Finally (sorry!) if you can plan a surprise trip or visit to where he lives (with his mother's permission, just secret from him), then do - your surprise arrival will make him feel like he doesn't just get to see you on organised occasions.

Hope this helps!
posted by schmoo at 1:36 PM on January 3, 2008 [3 favorites]


Oh, also, sorry, I forgot to say, when he is old enough to have proper conversations with you on the phone, call him on a certain night or day, every single week, without fail. Of course call him more often than that, but if he knows that Wednesday night is the night he speaks to dad, it makes you a regular fixture in his life, and give him some structure to the times when he doesn't see you.
posted by schmoo at 1:40 PM on January 3, 2008


Best answer: My good friend has two kids who live with his ex. As they were both military when they were married (he retired, she's still in), she must move where they station her--which has typically meant his kids are states and states away from him for much of the year. He copes in two ways.

1) Daily phone calls! He talks to his girls EVERY SINGLE MORNING as they are getting up and going to school and EVERY SINGLE EVENING as they come home from school. (It helps that he has a 1 hour commute to/from work each day, but he would do this regardless). He talks to them on weekends too. So he is as up-to-date on their comings and goings as their mom is. He also does a fair amount of parenting/disciplining this way, as he knows when homework is due, when one child isn't doing chores, or when they are fighting with each other.

- **Provided data**:
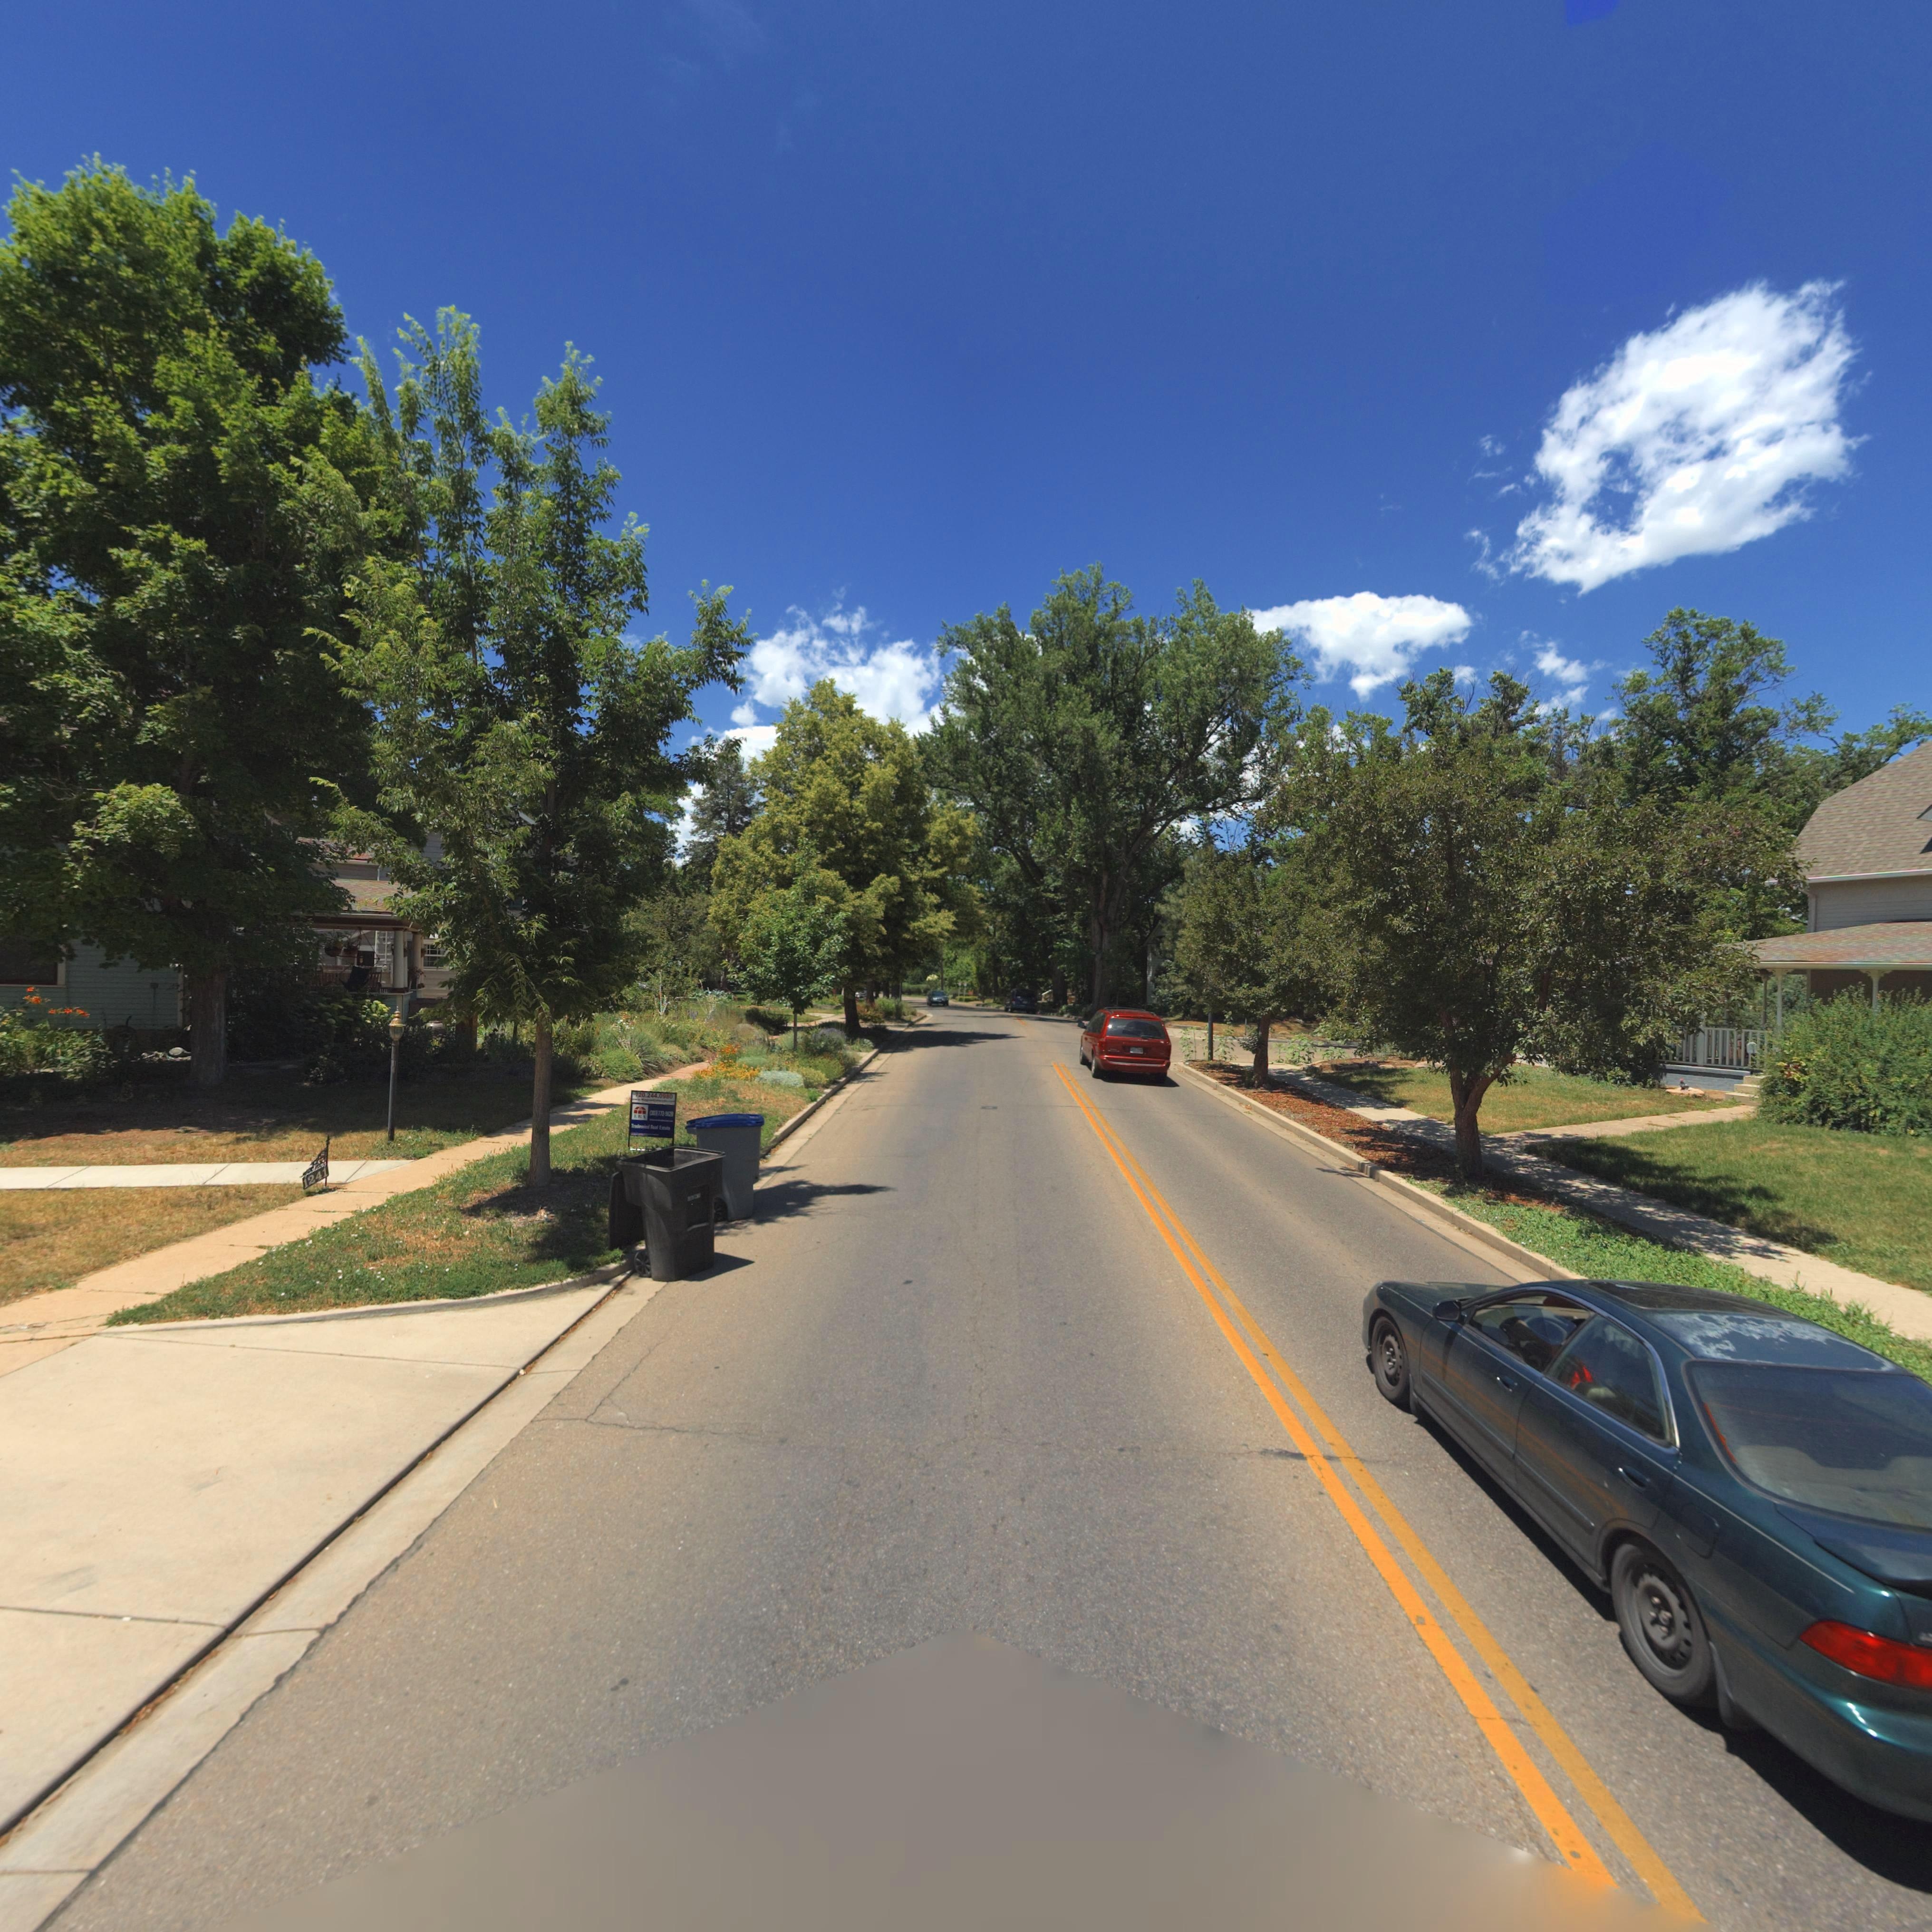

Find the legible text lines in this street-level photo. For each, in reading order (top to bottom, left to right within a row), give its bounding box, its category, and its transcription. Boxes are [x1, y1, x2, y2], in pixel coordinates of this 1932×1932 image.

[303, 1167, 327, 1189] StreetNumber: 1241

- **Tasks to perform**:
(1) In the parenting advice excerpt, shorten the paragraph that begins "Oh, also, sorry, I forgot to say" into a short bulleted list that keeps its main facts.
(2) Quote the parenting advice excerpt word for word, starting with "Finally (sorry!) if" and going on through "on organised occasions.".
(3) Continue the parenting advice excerpt from the point where it stops.

- **Results for the exercise**:
(1)
- When the son can hold real phone conversations, call him on a set day or night every week, without fail.
- Calling more often is good too, but the fixed night (for example, Wednesday) is what matters.
- Knowing when he will talk to his dad makes the father a regular fixture in his life.
- The routine gives structure to the times they are apart.

(2)
Finally (sorry!) if you can plan a surprise trip or visit to where he lives (with his mother's permission, just secret from him), then do - your surprise arrival will make him feel like he doesn't just get to see you on organised occasions.

(3)
2) He never hesitates to take the quick weekend trip to see them. It's a bit grueling on him to fly down to them on a Friday night and fly back on Sunday night, but I think it's worth for both him and the kids. I think it also enforces the idea that Dad can be there within hours, in case of emergency, which I think makes the girls happy. (These visits are in addition to planned visits or custody switches on school breaks, holidays, etc.)

He has the kids all summer, but I think in a long-distance situation like this, he is getting in as much parenting time as possible with those daily calls and the occasional 'just because' weekend visits.
posted by batcrazy at 1:53 PM on January 3, 2008 [1 favorite]


I have to believe there is something better than the standard, summer and holidays. So how do we make it work?

Well, you could *not* move "somewhere far off" (maybe many states away, or maybe to another country) within the next few years. And then, if your ex decides to move, you could fight her petition for removal in court. Then, even if you lose, you'll still win because given that you seem to consider it desirable or inevitable that you will move "somewhere far off", you could just move to wherever she decides to go.

Problem solved! I hate to sound like a jerk, since I've got nothing but sympathy for a non-custodial parent who has to live far from the children.... but from the information you've given it sounds like all of this is optional.
posted by moxiedoll at 5:09 PM on January 3, 2008


Video chat.

Also, not to be harsh, but everything moxiedoll said.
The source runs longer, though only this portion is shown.